__Task goal__. Beginning at the line that contains "right shoulder: (278, 180)", transcribe every line up to the last one in the material below. Include no other lines.

__Information provided__.
= Beginning of Section =

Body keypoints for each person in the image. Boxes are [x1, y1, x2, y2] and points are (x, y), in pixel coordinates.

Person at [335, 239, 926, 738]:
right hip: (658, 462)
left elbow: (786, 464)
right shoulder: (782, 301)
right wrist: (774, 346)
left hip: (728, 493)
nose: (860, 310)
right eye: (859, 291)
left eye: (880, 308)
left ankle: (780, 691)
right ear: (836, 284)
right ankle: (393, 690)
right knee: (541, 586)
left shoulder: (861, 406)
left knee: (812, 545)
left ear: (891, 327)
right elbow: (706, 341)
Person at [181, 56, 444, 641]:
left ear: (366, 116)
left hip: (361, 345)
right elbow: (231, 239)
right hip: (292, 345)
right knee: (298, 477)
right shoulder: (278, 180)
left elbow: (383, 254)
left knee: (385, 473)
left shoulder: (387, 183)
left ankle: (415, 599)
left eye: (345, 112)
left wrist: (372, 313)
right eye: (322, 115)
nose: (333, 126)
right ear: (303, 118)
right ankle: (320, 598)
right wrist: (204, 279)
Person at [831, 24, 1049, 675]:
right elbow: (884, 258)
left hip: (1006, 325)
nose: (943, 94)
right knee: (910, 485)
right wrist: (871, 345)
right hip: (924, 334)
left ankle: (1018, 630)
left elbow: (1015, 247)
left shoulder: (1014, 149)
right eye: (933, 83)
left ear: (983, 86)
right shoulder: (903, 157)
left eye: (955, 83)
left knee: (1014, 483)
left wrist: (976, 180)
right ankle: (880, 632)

= End of Section =

__Result__.
right shoulder: (278, 180)
left elbow: (383, 254)
left knee: (385, 473)
left shoulder: (387, 183)
left ankle: (415, 599)
left eye: (345, 112)
left wrist: (372, 313)
right eye: (322, 115)
nose: (333, 126)
right ear: (303, 118)
right ankle: (320, 598)
right wrist: (204, 279)
Person at [831, 24, 1049, 675]:
right elbow: (884, 258)
left hip: (1006, 325)
nose: (943, 94)
right knee: (910, 485)
right wrist: (871, 345)
right hip: (924, 334)
left ankle: (1018, 630)
left elbow: (1015, 247)
left shoulder: (1014, 149)
right eye: (933, 83)
left ear: (983, 86)
right shoulder: (903, 157)
left eye: (955, 83)
left knee: (1014, 483)
left wrist: (976, 180)
right ankle: (880, 632)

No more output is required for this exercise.